Activity => Return the whole of the data exactly.

Dataset records =>

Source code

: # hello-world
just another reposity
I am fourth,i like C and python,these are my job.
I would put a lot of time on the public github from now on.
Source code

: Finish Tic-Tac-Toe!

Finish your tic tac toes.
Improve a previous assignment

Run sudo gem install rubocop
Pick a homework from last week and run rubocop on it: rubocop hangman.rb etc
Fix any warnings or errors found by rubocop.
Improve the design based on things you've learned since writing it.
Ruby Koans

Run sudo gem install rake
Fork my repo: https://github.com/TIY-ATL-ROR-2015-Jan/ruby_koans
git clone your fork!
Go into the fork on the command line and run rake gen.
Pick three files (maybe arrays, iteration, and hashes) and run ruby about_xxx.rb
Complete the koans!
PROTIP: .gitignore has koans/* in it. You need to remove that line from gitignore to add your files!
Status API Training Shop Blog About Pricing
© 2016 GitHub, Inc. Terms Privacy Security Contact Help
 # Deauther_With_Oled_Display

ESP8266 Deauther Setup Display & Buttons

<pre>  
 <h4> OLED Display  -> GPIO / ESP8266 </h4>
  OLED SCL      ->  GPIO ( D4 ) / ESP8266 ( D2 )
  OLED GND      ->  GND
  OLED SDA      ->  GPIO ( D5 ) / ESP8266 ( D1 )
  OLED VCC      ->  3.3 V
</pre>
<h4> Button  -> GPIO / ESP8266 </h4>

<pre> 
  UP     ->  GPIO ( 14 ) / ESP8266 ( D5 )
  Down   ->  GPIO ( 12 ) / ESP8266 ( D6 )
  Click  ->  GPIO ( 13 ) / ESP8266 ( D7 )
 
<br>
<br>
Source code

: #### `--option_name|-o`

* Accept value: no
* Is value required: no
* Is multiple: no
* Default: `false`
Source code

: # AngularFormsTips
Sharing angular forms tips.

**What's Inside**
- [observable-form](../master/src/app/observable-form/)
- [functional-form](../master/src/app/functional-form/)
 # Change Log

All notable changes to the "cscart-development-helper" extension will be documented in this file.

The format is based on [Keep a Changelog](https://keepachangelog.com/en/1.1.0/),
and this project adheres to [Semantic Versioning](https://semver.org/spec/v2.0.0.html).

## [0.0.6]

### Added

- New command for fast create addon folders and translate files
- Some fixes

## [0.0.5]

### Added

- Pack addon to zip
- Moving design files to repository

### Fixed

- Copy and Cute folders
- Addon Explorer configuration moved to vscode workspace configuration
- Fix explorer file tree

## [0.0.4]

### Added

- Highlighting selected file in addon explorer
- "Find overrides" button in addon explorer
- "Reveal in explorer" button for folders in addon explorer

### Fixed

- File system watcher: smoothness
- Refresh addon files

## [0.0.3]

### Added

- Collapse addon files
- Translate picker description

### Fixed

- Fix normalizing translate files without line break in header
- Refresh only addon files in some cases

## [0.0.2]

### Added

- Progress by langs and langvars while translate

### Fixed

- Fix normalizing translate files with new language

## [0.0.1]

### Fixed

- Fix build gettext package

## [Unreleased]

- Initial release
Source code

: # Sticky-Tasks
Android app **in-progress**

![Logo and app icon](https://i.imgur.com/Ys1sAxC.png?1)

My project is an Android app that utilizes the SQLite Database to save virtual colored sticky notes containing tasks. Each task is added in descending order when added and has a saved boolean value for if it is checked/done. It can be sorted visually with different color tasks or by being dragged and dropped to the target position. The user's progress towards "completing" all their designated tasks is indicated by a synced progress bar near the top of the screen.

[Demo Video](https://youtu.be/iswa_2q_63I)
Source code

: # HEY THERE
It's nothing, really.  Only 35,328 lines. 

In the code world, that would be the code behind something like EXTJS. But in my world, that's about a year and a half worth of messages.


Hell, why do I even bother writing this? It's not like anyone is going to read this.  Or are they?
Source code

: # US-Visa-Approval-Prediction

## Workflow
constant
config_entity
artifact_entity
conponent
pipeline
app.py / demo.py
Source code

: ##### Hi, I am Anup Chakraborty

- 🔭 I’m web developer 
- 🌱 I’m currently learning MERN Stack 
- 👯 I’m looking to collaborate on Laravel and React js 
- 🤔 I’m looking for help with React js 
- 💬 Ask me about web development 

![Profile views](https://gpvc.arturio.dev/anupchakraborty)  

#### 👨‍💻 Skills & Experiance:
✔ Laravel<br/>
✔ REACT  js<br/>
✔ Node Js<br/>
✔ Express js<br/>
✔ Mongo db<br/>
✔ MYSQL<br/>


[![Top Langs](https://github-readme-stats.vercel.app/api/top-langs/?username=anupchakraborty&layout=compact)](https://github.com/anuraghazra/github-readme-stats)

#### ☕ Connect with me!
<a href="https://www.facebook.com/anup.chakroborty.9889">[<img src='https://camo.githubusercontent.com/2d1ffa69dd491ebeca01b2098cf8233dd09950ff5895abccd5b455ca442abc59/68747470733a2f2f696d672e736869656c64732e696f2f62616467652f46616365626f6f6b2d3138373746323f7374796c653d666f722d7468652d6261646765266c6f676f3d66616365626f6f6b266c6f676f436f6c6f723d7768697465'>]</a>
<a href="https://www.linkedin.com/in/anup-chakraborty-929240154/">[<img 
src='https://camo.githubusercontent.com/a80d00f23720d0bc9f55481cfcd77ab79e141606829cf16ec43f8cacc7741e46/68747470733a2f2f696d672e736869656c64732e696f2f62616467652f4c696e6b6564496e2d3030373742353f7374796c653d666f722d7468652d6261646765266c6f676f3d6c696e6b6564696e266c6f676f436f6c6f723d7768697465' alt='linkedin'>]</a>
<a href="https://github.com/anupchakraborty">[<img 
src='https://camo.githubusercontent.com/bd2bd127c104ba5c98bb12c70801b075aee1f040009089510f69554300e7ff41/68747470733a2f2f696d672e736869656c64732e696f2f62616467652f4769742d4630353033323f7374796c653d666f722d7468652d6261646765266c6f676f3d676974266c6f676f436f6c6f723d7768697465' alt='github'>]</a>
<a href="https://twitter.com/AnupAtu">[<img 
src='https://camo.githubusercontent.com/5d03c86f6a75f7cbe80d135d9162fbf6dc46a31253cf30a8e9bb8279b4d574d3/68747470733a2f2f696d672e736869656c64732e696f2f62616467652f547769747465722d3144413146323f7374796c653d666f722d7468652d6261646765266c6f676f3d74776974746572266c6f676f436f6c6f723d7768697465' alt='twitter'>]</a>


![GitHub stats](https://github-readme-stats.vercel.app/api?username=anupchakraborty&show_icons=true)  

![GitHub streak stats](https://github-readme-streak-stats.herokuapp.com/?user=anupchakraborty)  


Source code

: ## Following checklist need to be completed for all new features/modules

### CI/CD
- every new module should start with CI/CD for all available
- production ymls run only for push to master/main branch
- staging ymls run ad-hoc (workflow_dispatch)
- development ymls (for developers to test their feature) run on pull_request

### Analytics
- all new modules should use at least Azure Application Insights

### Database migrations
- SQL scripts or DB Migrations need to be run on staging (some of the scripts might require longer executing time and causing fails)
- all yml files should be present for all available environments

Finished exercise =>
Source code

: # hello-world
just another reposity
I am fourth,i like C and python,these are my job.
I would put a lot of time on the public github from now on.
Source code

: Finish Tic-Tac-Toe!

Finish your tic tac toes.
Improve a previous assignment

Run sudo gem install rubocop
Pick a homework from last week and run rubocop on it: rubocop hangman.rb etc
Fix any warnings or errors found by rubocop.
Improve the design based on things you've learned since writing it.
Ruby Koans

Run sudo gem install rake
Fork my repo: https://github.com/TIY-ATL-ROR-2015-Jan/ruby_koans
git clone your fork!
Go into the fork on the command line and run rake gen.
Pick three files (maybe arrays, iteration, and hashes) and run ruby about_xxx.rb
Complete the koans!
PROTIP: .gitignore has koans/* in it. You need to remove that line from gitignore to add your files!
Status API Training Shop Blog About Pricing
© 2016 GitHub, Inc. Terms Privacy Security Contact Help
 # Deauther_With_Oled_Display

ESP8266 Deauther Setup Display & Buttons

<pre>  
 <h4> OLED Display  -> GPIO / ESP8266 </h4>
  OLED SCL      ->  GPIO ( D4 ) / ESP8266 ( D2 )
  OLED GND      ->  GND
  OLED SDA      ->  GPIO ( D5 ) / ESP8266 ( D1 )
  OLED VCC      ->  3.3 V
</pre>
<h4> Button  -> GPIO / ESP8266 </h4>

<pre> 
  UP     ->  GPIO ( 14 ) / ESP8266 ( D5 )
  Down   ->  GPIO ( 12 ) / ESP8266 ( D6 )
  Click  ->  GPIO ( 13 ) / ESP8266 ( D7 )
 
<br>
<br>
Source code

: #### `--option_name|-o`

* Accept value: no
* Is value required: no
* Is multiple: no
* Default: `false`
Source code

: # AngularFormsTips
Sharing angular forms tips.

**What's Inside**
- [observable-form](../master/src/app/observable-form/)
- [functional-form](../master/src/app/functional-form/)
 # Change Log

All notable changes to the "cscart-development-helper" extension will be documented in this file.

The format is based on [Keep a Changelog](https://keepachangelog.com/en/1.1.0/),
and this project adheres to [Semantic Versioning](https://semver.org/spec/v2.0.0.html).

## [0.0.6]

### Added

- New command for fast create addon folders and translate files
- Some fixes

## [0.0.5]

### Added

- Pack addon to zip
- Moving design files to repository

### Fixed

- Copy and Cute folders
- Addon Explorer configuration moved to vscode workspace configuration
- Fix explorer file tree

## [0.0.4]

### Added

- Highlighting selected file in addon explorer
- "Find overrides" button in addon explorer
- "Reveal in explorer" button for folders in addon explorer

### Fixed

- File system watcher: smoothness
- Refresh addon files

## [0.0.3]

### Added

- Collapse addon files
- Translate picker description

### Fixed

- Fix normalizing translate files without line break in header
- Refresh only addon files in some cases

## [0.0.2]

### Added

- Progress by langs and langvars while translate

### Fixed

- Fix normalizing translate files with new language

## [0.0.1]

### Fixed

- Fix build gettext package

## [Unreleased]

- Initial release
Source code

: # Sticky-Tasks
Android app **in-progress**

![Logo and app icon](https://i.imgur.com/Ys1sAxC.png?1)

My project is an Android app that utilizes the SQLite Database to save virtual colored sticky notes containing tasks. Each task is added in descending order when added and has a saved boolean value for if it is checked/done. It can be sorted visually with different color tasks or by being dragged and dropped to the target position. The user's progress towards "completing" all their designated tasks is indicated by a synced progress bar near the top of the screen.

[Demo Video](https://youtu.be/iswa_2q_63I)
Source code

: # HEY THERE
It's nothing, really.  Only 35,328 lines. 

In the code world, that would be the code behind something like EXTJS. But in my world, that's about a year and a half worth of messages.


Hell, why do I even bother writing this? It's not like anyone is going to read this.  Or are they?
Source code

: # US-Visa-Approval-Prediction

## Workflow
constant
config_entity
artifact_entity
conponent
pipeline
app.py / demo.py
Source code

: ##### Hi, I am Anup Chakraborty

- 🔭 I’m web developer 
- 🌱 I’m currently learning MERN Stack 
- 👯 I’m looking to collaborate on Laravel and React js 
- 🤔 I’m looking for help with React js 
- 💬 Ask me about web development 

![Profile views](https://gpvc.arturio.dev/anupchakraborty)  

#### 👨‍💻 Skills & Experiance:
✔ Laravel<br/>
✔ REACT  js<br/>
✔ Node Js<br/>
✔ Express js<br/>
✔ Mongo db<br/>
✔ MYSQL<br/>


[![Top Langs](https://github-readme-stats.vercel.app/api/top-langs/?username=anupchakraborty&layout=compact)](https://github.com/anuraghazra/github-readme-stats)

#### ☕ Connect with me!
<a href="https://www.facebook.com/anup.chakroborty.9889">[<img src='https://camo.githubusercontent.com/2d1ffa69dd491ebeca01b2098cf8233dd09950ff5895abccd5b455ca442abc59/68747470733a2f2f696d672e736869656c64732e696f2f62616467652f46616365626f6f6b2d3138373746323f7374796c653d666f722d7468652d6261646765266c6f676f3d66616365626f6f6b266c6f676f436f6c6f723d7768697465'>]</a>
<a href="https://www.linkedin.com/in/anup-chakraborty-929240154/">[<img 
src='https://camo.githubusercontent.com/a80d00f23720d0bc9f55481cfcd77ab79e141606829cf16ec43f8cacc7741e46/68747470733a2f2f696d672e736869656c64732e696f2f62616467652f4c696e6b6564496e2d3030373742353f7374796c653d666f722d7468652d6261646765266c6f676f3d6c696e6b6564696e266c6f676f436f6c6f723d7768697465' alt='linkedin'>]</a>
<a href="https://github.com/anupchakraborty">[<img 
src='https://camo.githubusercontent.com/bd2bd127c104ba5c98bb12c70801b075aee1f040009089510f69554300e7ff41/68747470733a2f2f696d672e736869656c64732e696f2f62616467652f4769742d4630353033323f7374796c653d666f722d7468652d6261646765266c6f676f3d676974266c6f676f436f6c6f723d7768697465' alt='github'>]</a>
<a href="https://twitter.com/AnupAtu">[<img 
src='https://camo.githubusercontent.com/5d03c86f6a75f7cbe80d135d9162fbf6dc46a31253cf30a8e9bb8279b4d574d3/68747470733a2f2f696d672e736869656c64732e696f2f62616467652f547769747465722d3144413146323f7374796c653d666f722d7468652d6261646765266c6f676f3d74776974746572266c6f676f436f6c6f723d7768697465' alt='twitter'>]</a>


![GitHub stats](https://github-readme-stats.vercel.app/api?username=anupchakraborty&show_icons=true)  

![GitHub streak stats](https://github-readme-streak-stats.herokuapp.com/?user=anupchakraborty)  


Source code

: ## Following checklist need to be completed for all new features/modules

### CI/CD
- every new module should start with CI/CD for all available
- production ymls run only for push to master/main branch
- staging ymls run ad-hoc (workflow_dispatch)
- development ymls (for developers to test their feature) run on pull_request

### Analytics
- all new modules should use at least Azure Application Insights

### Database migrations
- SQL scripts or DB Migrations need to be run on staging (some of the scripts might require longer executing time and causing fails)
- all yml files should be present for all available environments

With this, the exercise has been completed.